4º) De la revisión de esa testifical se
desprende que el testigo no se está refiriendo a la esquina en la que se ubica
actualmente la bajante porque de ser así no hablaría de la parte de allá del
edificio. Cuando dice que, visto de frente, lo lógico es entender que se está
refiriendo a la fachada posterior del edificio, no a una porción de su lateral.
5º) Por otro lado, el representante
legal de Construcciones López Pena habló de una bajante que se repuso unos
pocos meses antes del juicio, pero nadie cuestiona que en el 2007 se puso la
bajante en la ubicación actual. Lo que se cuestiona es si, antes de ese año, la
bajante estaba ubicada en la misma pared y sobre ello nada dijo el mencionado
testigo. En consecuencia, este testigo nada aportó.

• [SOLICITUD DE TRABAJO 1] Indique si cada afirmación concuerda con el fragmento sobre la bajante que figura arriba: (a) el representante legal de Construcciones López Pena habló de una bajante repuesta pocos meses antes del juicio; (b) se discute que la bajante se colocara en su ubicación actual en el 2007; (c) el mencionado testigo declaró dónde estaba la bajante antes de ese año. Responda sí o no en cada caso y cite literalmente las palabras del fragmento que lo deciden.
• [SOLICITUD DE TRABAJO 2] Reproduzca literalmente el pasaje del fragmento sobre la bajante que comienza en "4º) De la revisión" y continúa hasta "de su lateral.".

• [SECCIÓN DE DATOS]
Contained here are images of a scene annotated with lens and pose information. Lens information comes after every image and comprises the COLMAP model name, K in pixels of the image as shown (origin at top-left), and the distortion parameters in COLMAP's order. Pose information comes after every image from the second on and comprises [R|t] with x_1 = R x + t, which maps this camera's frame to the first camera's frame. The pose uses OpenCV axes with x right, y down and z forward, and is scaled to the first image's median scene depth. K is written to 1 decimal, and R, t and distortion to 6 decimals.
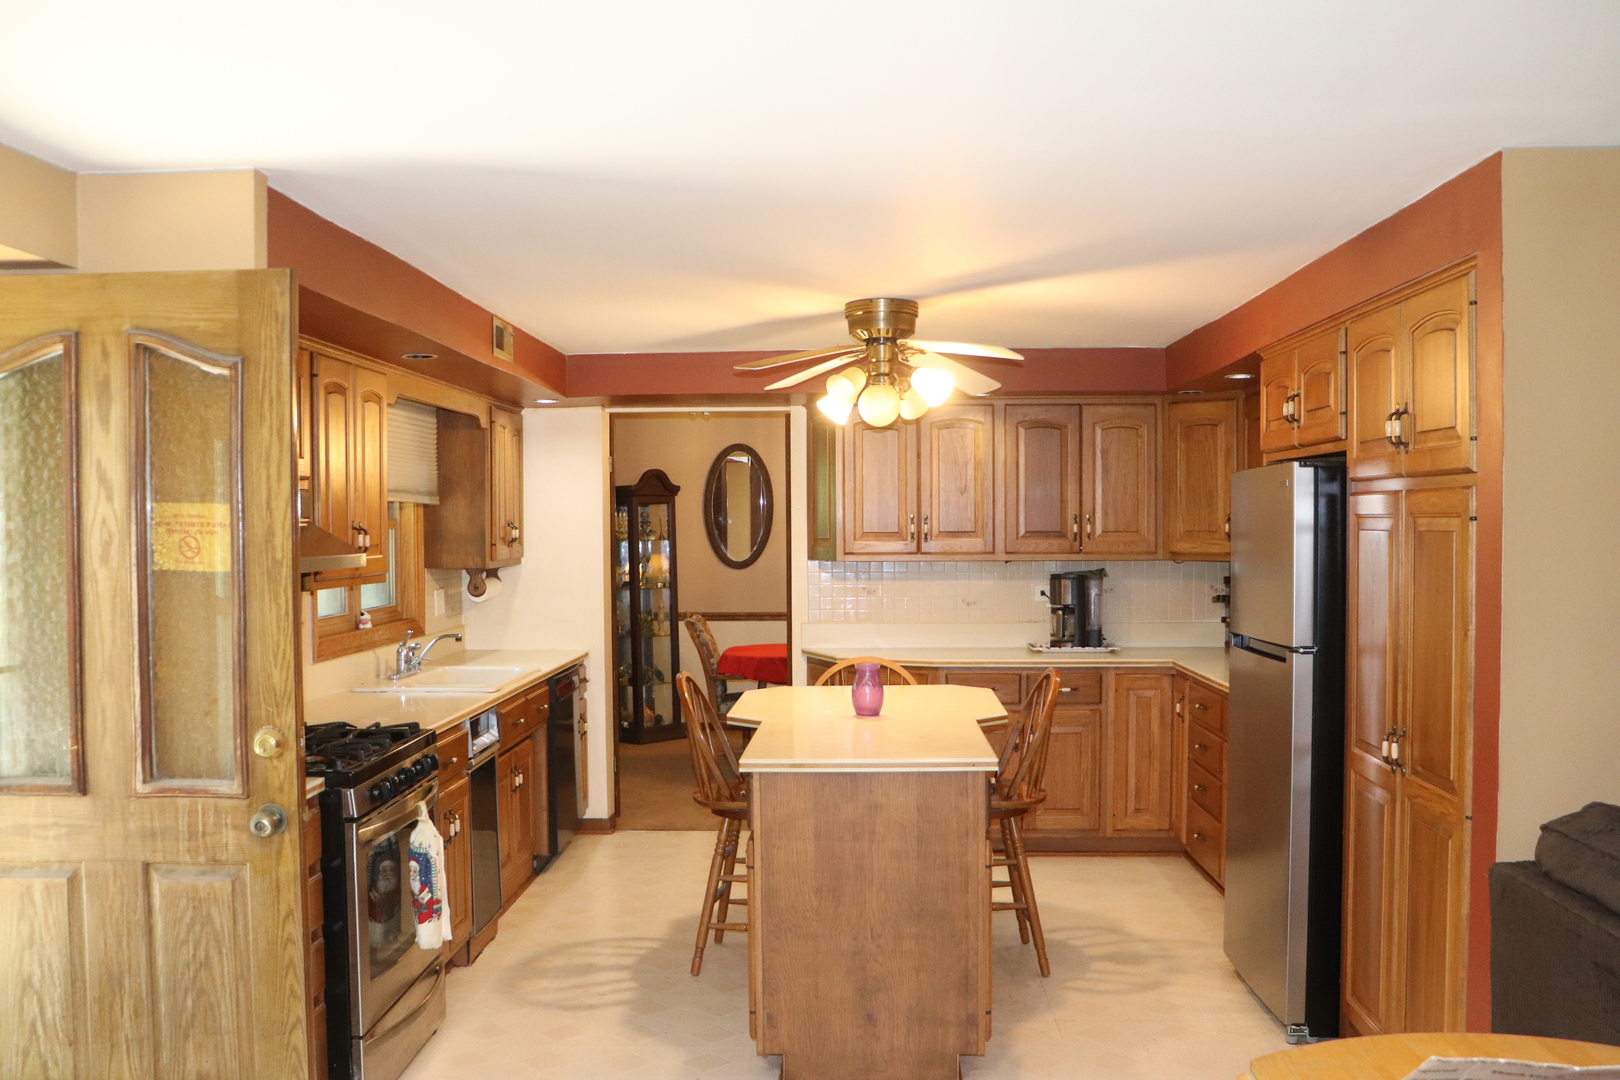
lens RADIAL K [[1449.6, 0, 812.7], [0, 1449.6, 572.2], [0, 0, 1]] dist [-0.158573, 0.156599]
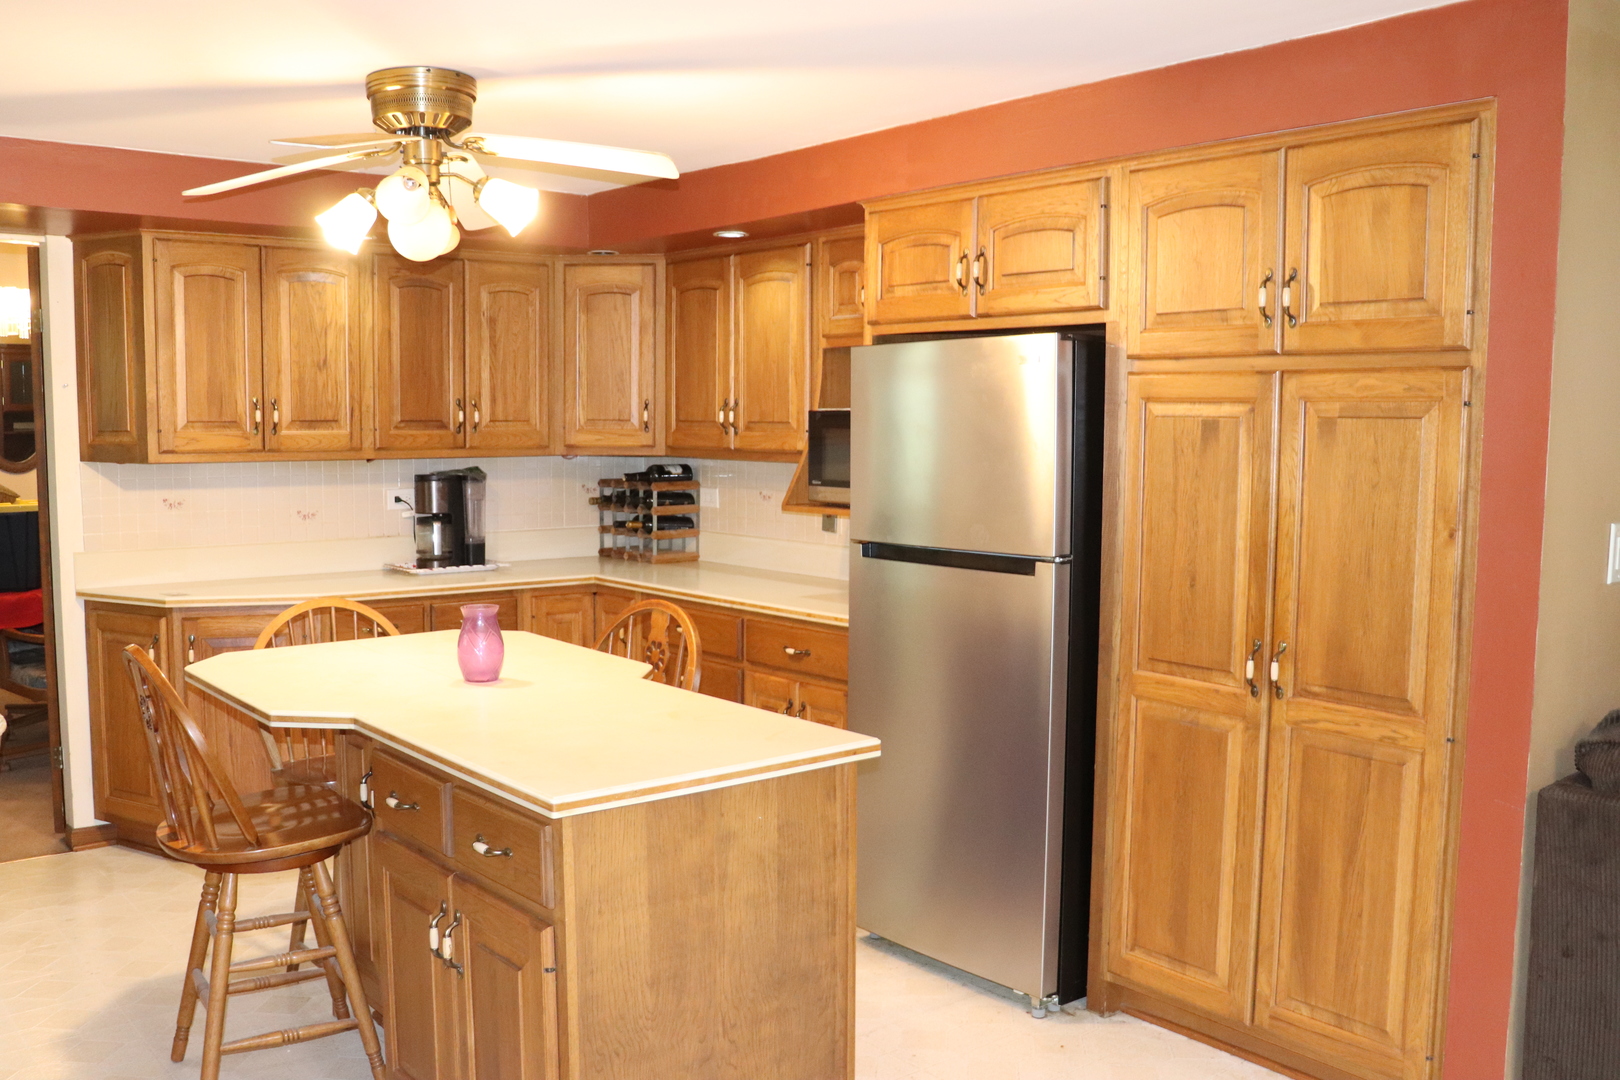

• [ESPACIO DE RESPUESTA 1]
(a) Sí: «habló de una bajante que se repuso unos pocos meses antes del juicio».
(b) No: «nadie cuestiona que en el 2007 se puso la bajante en la ubicación actual».
(c) No: «sobre ello nada dijo el mencionado testigo».

• [ESPACIO DE RESPUESTA 2]
4º) De la revisión de esa testifical se
desprende que el testigo no se está refiriendo a la esquina en la que se ubica
actualmente la bajante porque de ser así no hablaría de la parte de allá del
edificio. Cuando dice que, visto de frente, lo lógico es entender que se está
refiriendo a la fachada posterior del edificio, no a una porción de su lateral.